True, I wasn’t bored. Which surprises me since there was so little about In Darkness that was new, either in the plot points germane to the Trek mythos or in the usual heavy machinery assembled for standard-issue popcorn phantasmagoria. In fact, I bet the hard-core Trekkers (sic) had themselves a fine time pointing out all the scenes, set pieces and dialogue that had some connection with any and all of the varied Star Trek TV shows and movies. I bet if they tried really hard — and, trust me, so many of them don’t need to try – the SF-movie savants could point out references to other big-ticket movies in their favorite genre. Independence Day cornered the market on such shamelessness, only no one to this day considers it shameless. (It’s a classic, doncha know?) Whatever you call it, this sampling would be barely tolerable if it weren’t offset by the pleasure you get from watching the cast settle into their retrofitted characters. Chris Pine’s Kirk, though properly brash and impulsive, doesn’t yet have the William Shatner strut, though he seems to be quietly assembling his own brand of hauteur to carry into future episodes. Zachary Quinto’s Spock here shows more of the character’s original diffidence;  of all the new actors, he’s the most thoroughly comfortable in his (tinted) skin. I still do not buy the office romance between Spock and Zoe Saldana’s Uhura for a nanosecond, but I am loving how she’s taking advantage of Trek 2.0’s greater breadth and depth of her character’s conception. I wish there were much more of John Cho’s rigorously circumspect Sulu, Anton Yelchin’s super callow Chekov and Karl Urban’s somewhat constrained Bones McCoy. I can’t yet tell whether Abrams and his team aren’t quite into the idea of McCoy, which would be a fatal mistake, or whether Urban doesn’t yet have a handle on him. The writers do seem very fond of the idea of Scotty rendered by Simon Pegg as a puckish grump with overcompensation issues. The revision plays to Pegg’s strengths and I’m guessing this series has bigger plans for him than they do for Urban – which would, again, be a big mistake since Trek’s classic verities are rooted in the tug-of-war between the hyper-passionate ship’s doctor and the coolly rational First Officer.

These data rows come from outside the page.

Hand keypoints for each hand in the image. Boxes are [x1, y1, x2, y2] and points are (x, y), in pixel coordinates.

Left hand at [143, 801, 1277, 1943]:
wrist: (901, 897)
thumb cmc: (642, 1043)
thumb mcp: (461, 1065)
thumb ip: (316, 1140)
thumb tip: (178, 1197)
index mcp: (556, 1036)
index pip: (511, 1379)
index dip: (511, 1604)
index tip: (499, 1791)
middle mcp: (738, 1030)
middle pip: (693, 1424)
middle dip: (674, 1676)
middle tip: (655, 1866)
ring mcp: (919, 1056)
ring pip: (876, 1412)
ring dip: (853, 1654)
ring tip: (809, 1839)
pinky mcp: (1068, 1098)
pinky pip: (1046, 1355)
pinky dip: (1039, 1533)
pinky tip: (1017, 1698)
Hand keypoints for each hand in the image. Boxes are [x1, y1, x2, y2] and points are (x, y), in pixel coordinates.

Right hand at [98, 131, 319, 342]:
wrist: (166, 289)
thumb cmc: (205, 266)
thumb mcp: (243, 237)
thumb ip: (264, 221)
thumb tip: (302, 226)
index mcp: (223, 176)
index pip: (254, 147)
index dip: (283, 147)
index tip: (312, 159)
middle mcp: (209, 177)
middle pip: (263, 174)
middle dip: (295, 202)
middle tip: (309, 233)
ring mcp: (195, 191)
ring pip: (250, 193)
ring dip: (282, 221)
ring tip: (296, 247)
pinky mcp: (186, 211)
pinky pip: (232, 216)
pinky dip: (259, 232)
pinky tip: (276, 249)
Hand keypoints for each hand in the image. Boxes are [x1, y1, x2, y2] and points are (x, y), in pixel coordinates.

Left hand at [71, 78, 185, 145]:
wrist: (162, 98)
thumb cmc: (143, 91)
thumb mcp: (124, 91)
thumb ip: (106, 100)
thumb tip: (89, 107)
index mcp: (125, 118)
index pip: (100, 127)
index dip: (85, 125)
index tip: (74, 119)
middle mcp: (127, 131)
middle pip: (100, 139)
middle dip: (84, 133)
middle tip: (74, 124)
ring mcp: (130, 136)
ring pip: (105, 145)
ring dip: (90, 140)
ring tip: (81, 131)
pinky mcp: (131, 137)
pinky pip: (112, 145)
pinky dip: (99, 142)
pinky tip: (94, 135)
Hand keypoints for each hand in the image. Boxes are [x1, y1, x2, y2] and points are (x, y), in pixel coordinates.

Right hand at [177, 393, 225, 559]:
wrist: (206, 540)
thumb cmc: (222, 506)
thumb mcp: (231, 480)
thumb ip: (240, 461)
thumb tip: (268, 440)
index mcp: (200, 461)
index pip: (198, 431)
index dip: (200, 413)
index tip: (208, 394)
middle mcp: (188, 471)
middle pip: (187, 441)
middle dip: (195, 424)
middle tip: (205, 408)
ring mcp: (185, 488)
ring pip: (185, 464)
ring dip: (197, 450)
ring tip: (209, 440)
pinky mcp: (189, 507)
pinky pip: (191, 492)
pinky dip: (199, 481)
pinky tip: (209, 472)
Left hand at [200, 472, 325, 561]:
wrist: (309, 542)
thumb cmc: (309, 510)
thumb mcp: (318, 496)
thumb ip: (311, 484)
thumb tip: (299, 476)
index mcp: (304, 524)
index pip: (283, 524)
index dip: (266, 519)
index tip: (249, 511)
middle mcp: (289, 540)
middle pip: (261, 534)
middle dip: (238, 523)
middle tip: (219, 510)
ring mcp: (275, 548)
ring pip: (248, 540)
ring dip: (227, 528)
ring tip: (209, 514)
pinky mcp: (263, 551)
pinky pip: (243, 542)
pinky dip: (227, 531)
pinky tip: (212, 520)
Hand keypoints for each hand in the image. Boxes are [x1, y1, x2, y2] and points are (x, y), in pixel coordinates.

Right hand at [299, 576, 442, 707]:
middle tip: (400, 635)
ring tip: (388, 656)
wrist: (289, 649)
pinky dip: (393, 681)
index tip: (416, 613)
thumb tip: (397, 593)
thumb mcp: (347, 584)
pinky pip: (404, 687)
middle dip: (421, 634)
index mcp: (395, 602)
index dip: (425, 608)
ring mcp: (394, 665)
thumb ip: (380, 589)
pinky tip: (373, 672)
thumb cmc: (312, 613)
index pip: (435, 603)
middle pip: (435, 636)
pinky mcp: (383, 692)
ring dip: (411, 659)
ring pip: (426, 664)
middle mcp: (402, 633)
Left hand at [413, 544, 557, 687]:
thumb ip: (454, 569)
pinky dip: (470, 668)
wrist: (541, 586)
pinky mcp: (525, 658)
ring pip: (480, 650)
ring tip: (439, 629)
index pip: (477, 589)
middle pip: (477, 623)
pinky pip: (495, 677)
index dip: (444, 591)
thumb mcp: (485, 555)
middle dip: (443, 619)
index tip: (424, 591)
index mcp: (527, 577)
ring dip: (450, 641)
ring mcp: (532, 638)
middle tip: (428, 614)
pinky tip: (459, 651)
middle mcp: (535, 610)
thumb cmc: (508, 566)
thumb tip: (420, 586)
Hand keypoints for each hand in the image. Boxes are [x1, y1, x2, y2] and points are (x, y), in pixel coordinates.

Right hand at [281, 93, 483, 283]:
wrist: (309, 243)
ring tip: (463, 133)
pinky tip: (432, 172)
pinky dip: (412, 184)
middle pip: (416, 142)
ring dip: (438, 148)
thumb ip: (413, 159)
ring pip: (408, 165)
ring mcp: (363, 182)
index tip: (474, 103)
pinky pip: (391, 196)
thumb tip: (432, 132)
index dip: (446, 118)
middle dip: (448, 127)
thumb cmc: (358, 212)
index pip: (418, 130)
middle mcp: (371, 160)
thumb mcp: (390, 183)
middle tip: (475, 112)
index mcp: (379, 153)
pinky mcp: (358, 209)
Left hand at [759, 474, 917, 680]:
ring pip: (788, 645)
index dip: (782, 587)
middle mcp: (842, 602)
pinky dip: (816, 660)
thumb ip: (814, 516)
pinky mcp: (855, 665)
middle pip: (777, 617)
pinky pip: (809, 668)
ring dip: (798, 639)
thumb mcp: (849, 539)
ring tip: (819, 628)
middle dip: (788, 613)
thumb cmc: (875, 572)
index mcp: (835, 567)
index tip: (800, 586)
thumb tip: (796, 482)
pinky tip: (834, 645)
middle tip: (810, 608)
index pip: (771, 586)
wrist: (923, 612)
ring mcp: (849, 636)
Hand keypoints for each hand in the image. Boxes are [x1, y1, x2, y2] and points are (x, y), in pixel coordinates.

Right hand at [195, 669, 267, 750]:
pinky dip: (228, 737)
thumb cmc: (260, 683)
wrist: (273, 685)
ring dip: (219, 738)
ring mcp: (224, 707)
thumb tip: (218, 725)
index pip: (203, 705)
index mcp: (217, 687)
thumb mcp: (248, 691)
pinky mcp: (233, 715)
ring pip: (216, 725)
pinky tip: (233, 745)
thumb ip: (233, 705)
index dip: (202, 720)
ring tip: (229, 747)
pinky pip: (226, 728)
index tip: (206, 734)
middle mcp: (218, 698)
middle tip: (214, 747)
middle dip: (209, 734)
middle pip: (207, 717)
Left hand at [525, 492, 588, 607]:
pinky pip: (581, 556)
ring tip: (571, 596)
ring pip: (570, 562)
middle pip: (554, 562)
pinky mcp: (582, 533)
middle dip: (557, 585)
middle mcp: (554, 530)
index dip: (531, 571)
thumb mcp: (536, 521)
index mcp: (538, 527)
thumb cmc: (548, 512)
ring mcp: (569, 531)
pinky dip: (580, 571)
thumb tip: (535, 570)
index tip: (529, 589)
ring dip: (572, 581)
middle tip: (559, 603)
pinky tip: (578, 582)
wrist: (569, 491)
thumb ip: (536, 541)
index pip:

But I’m no longer sure Abrams really cares about the foundations of the old Star Trek as he does in critiquing, if not subverting Roddenberry’s vision. Let me put it another way: Why bother doing the Khan story, not once, but twice? Is it just to show how you can build a better Enterprise? As much as we love these characters in action no matter who’s playing them, it wasn’t just who they were or what they did, but what they represented to us back in 1966: Hope for the future. We’ve not only made it further out in space, but we seem to have managed to make ourselves better, smarter, more tolerant people. We figured out how to live together so well that we seem to be able to get along with people from other planets without being freaked out by the shape of their ears. Now what? That’s what we came for every week. What do we do with this wider perception of our own humanity as we head out yonder? Just as important, what DON’T we do? What is it about this expanded knowledge that keeps us from acting as stupid as some of the beings we encountered on this five-year mission, human or extraterrestrial?

These are the kinds of questions we counted on science fiction to engage, if not necessarily answer. And while we dug watching Kirk and the crew in all those cool martial-arts matches with Klingons and Romulans, the action sequences were access points for the question we knew Star Trek had to ask at some point every week: What does it mean to be human? Into Darkness is into the action sequences, but they seem placed there to sustain our thirst for retribution, which the movies seem to have been exploiting ever since (I’m going to say) 9/11. We no longer seem interested in seeking new life and new civilizations, but in kicking ass and taking names of those bullies who slaughter innocents and blow up our buildings. This yearning for the big win over terror may be who we are. But is it who we want to be? If Abrams and his co-writers are serious about this five-year mission the Enterprise is about to begin, maybe they’ll allow us to find out. But I don’t hold a lot of hope about this. Maybe that’s who I am.